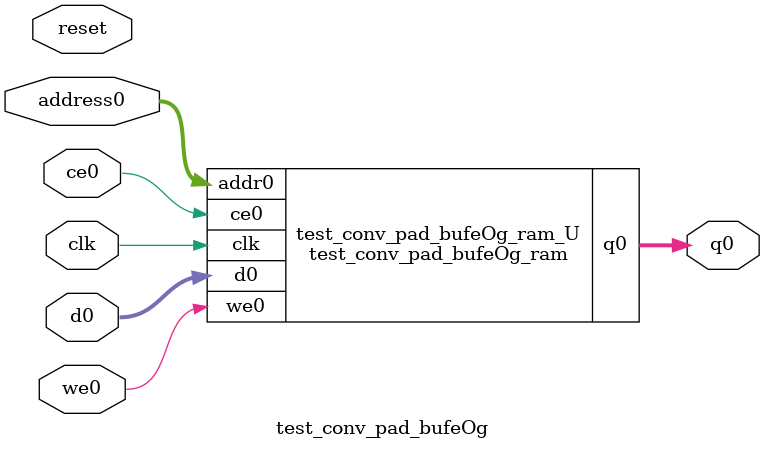
<source format=v>
`timescale 1 ns / 1 ps
module test_conv_pad_bufeOg_ram (addr0, ce0, d0, we0, q0,  clk);

parameter DWIDTH = 4;
parameter AWIDTH = 16;
parameter MEM_SIZE = 52164;

input[AWIDTH-1:0] addr0;
input ce0;
input[DWIDTH-1:0] d0;
input we0;
output reg[DWIDTH-1:0] q0;
input clk;

(* ram_style = "block" *)reg [DWIDTH-1:0] ram[0:MEM_SIZE-1];




always @(posedge clk)  
begin 
    if (ce0) begin
        if (we0) 
            ram[addr0] <= d0; 
        q0 <= ram[addr0];
    end
end


endmodule

`timescale 1 ns / 1 ps
module test_conv_pad_bufeOg(
    reset,
    clk,
    address0,
    ce0,
    we0,
    d0,
    q0);

parameter DataWidth = 32'd4;
parameter AddressRange = 32'd52164;
parameter AddressWidth = 32'd16;
input reset;
input clk;
input[AddressWidth - 1:0] address0;
input ce0;
input we0;
input[DataWidth - 1:0] d0;
output[DataWidth - 1:0] q0;



test_conv_pad_bufeOg_ram test_conv_pad_bufeOg_ram_U(
    .clk( clk ),
    .addr0( address0 ),
    .ce0( ce0 ),
    .we0( we0 ),
    .d0( d0 ),
    .q0( q0 ));

endmodule


</source>
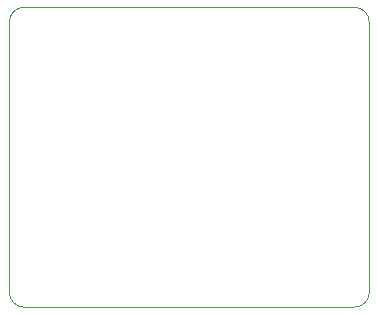
<source format=gbr>
G04 #@! TF.GenerationSoftware,KiCad,Pcbnew,(5.1.6)-1*
G04 #@! TF.CreationDate,2020-09-15T16:07:42-04:00*
G04 #@! TF.ProjectId,ServoLaser,53657276-6f4c-4617-9365-722e6b696361,rev?*
G04 #@! TF.SameCoordinates,Original*
G04 #@! TF.FileFunction,Profile,NP*
%FSLAX46Y46*%
G04 Gerber Fmt 4.6, Leading zero omitted, Abs format (unit mm)*
G04 Created by KiCad (PCBNEW (5.1.6)-1) date 2020-09-15 16:07:42*
%MOMM*%
%LPD*%
G01*
G04 APERTURE LIST*
G04 #@! TA.AperFunction,Profile*
%ADD10C,0.050000*%
G04 #@! TD*
G04 APERTURE END LIST*
D10*
X74930000Y-101600000D02*
G75*
G02*
X73660000Y-100330000I0J1270000D01*
G01*
X73660000Y-77470000D02*
G75*
G02*
X74930000Y-76200000I1270000J0D01*
G01*
X102870000Y-76200000D02*
G75*
G02*
X104140000Y-77470000I0J-1270000D01*
G01*
X104140000Y-100330000D02*
G75*
G02*
X102870000Y-101600000I-1270000J0D01*
G01*
X102870000Y-76200000D02*
X74930000Y-76200000D01*
X104140000Y-100330000D02*
X104140000Y-77470000D01*
X74930000Y-101600000D02*
X102870000Y-101600000D01*
X73660000Y-77470000D02*
X73660000Y-100330000D01*
M02*

</source>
================
EXERCISE DESCRIPTION
Where the data contains images, drop them and print the rest exactly.

WORKED SOLUTION
<source format=v>
`timescale 1 ns / 1 ps
module test_conv_pad_bufeOg_ram (addr0, ce0, d0, we0, q0,  clk);

parameter DWIDTH = 4;
parameter AWIDTH = 16;
parameter MEM_SIZE = 52164;

input[AWIDTH-1:0] addr0;
input ce0;
input[DWIDTH-1:0] d0;
input we0;
output reg[DWIDTH-1:0] q0;
input clk;

(* ram_style = "block" *)reg [DWIDTH-1:0] ram[0:MEM_SIZE-1];




always @(posedge clk)  
begin 
    if (ce0) begin
        if (we0) 
            ram[addr0] <= d0; 
        q0 <= ram[addr0];
    end
end


endmodule

`timescale 1 ns / 1 ps
module test_conv_pad_bufeOg(
    reset,
    clk,
    address0,
    ce0,
    we0,
    d0,
    q0);

parameter DataWidth = 32'd4;
parameter AddressRange = 32'd52164;
parameter AddressWidth = 32'd16;
input reset;
input clk;
input[AddressWidth - 1:0] address0;
input ce0;
input we0;
input[DataWidth - 1:0] d0;
output[DataWidth - 1:0] q0;



test_conv_pad_bufeOg_ram test_conv_pad_bufeOg_ram_U(
    .clk( clk ),
    .addr0( address0 ),
    .ce0( ce0 ),
    .we0( we0 ),
    .d0( d0 ),
    .q0( q0 ));

endmodule


</source>
<source format=gbr>
G04 #@! TF.GenerationSoftware,KiCad,Pcbnew,(5.1.6)-1*
G04 #@! TF.CreationDate,2020-09-15T16:07:42-04:00*
G04 #@! TF.ProjectId,ServoLaser,53657276-6f4c-4617-9365-722e6b696361,rev?*
G04 #@! TF.SameCoordinates,Original*
G04 #@! TF.FileFunction,Profile,NP*
%FSLAX46Y46*%
G04 Gerber Fmt 4.6, Leading zero omitted, Abs format (unit mm)*
G04 Created by KiCad (PCBNEW (5.1.6)-1) date 2020-09-15 16:07:42*
%MOMM*%
%LPD*%
G01*
G04 APERTURE LIST*
G04 #@! TA.AperFunction,Profile*
%ADD10C,0.050000*%
G04 #@! TD*
G04 APERTURE END LIST*
D10*
X74930000Y-101600000D02*
G75*
G02*
X73660000Y-100330000I0J1270000D01*
G01*
X73660000Y-77470000D02*
G75*
G02*
X74930000Y-76200000I1270000J0D01*
G01*
X102870000Y-76200000D02*
G75*
G02*
X104140000Y-77470000I0J-1270000D01*
G01*
X104140000Y-100330000D02*
G75*
G02*
X102870000Y-101600000I-1270000J0D01*
G01*
X102870000Y-76200000D02*
X74930000Y-76200000D01*
X104140000Y-100330000D02*
X104140000Y-77470000D01*
X74930000Y-101600000D02*
X102870000Y-101600000D01*
X73660000Y-77470000D02*
X73660000Y-100330000D01*
M02*

</source>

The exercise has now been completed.